EXTRACTED DATA:
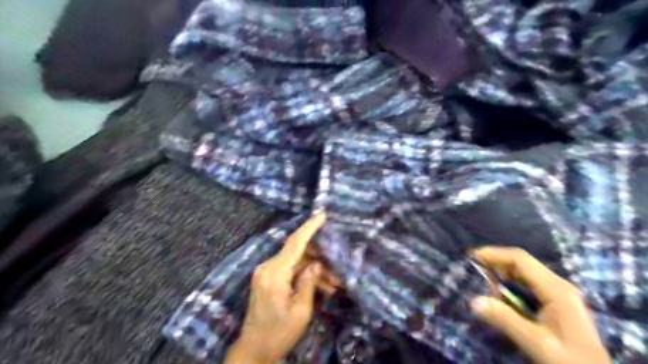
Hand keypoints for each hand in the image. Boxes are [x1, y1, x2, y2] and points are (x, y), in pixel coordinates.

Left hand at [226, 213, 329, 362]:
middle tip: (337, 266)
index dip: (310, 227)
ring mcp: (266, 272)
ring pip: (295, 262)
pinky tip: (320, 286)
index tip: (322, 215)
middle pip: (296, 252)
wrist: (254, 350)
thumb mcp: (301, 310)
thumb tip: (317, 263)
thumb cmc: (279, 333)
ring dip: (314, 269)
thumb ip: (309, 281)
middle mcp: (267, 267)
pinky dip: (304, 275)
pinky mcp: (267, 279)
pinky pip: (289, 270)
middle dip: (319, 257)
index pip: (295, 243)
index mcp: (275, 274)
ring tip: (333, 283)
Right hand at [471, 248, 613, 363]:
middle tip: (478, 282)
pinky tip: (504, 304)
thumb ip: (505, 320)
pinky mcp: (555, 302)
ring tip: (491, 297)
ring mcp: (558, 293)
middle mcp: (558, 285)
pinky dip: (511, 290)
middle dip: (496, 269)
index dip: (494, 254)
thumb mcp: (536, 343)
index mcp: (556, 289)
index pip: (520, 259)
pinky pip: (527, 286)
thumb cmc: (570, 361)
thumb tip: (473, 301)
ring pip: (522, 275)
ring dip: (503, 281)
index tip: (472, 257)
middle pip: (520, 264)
...
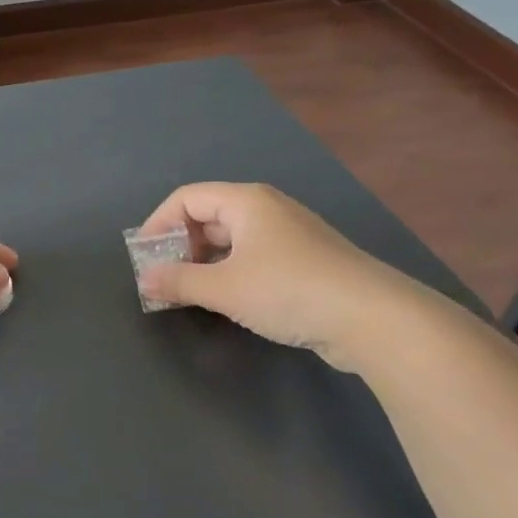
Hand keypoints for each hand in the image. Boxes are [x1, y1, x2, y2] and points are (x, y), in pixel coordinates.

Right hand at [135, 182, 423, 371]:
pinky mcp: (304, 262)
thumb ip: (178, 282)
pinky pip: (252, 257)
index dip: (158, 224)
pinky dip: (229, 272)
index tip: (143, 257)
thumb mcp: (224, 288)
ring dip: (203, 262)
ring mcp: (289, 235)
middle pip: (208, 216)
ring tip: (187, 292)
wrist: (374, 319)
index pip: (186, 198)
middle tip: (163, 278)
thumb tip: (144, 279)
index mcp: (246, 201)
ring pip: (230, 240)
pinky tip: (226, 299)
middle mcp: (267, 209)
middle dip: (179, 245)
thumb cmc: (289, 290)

EXERCISE BRIEF:
Please reproduce the lines from the line with "ring mcp: (266, 272)" to the line with "middle pip: (520, 264)", both ends included, exactly as they appear above.

OUTPUT BELOW:
ring mcp: (266, 272)
ring pip: (295, 262)
pinky tip: (320, 286)
index tip: (322, 215)
middle pip: (296, 252)
wrist: (254, 350)
thumb mcp: (301, 310)
thumb tip: (317, 263)
thumb cmc: (279, 333)
ring dip: (314, 269)
thumb ip: (309, 281)
middle mcp: (267, 267)
pinky dip: (304, 275)
pinky mcp: (267, 279)
pinky pip: (289, 270)
middle dip: (319, 257)
index pip: (295, 243)
index mcp: (275, 274)
ring tip: (333, 283)
Right hand at [471, 248, 613, 363]:
middle tip: (478, 282)
pinky tip: (504, 304)
thumb ip: (505, 320)
pinky mcp: (555, 302)
ring tip: (491, 297)
ring mcp: (558, 293)
middle mcp: (558, 285)
pinky dip: (511, 290)
middle dip: (496, 269)
index dip: (494, 254)
thumb mcp: (536, 343)
index mcp: (556, 289)
index pip: (520, 259)
pinky pip: (527, 286)
thumb cmc: (570, 361)
thumb tip: (473, 301)
ring pip: (522, 275)
ring dip: (503, 281)
index tip: (472, 257)
middle pip: (520, 264)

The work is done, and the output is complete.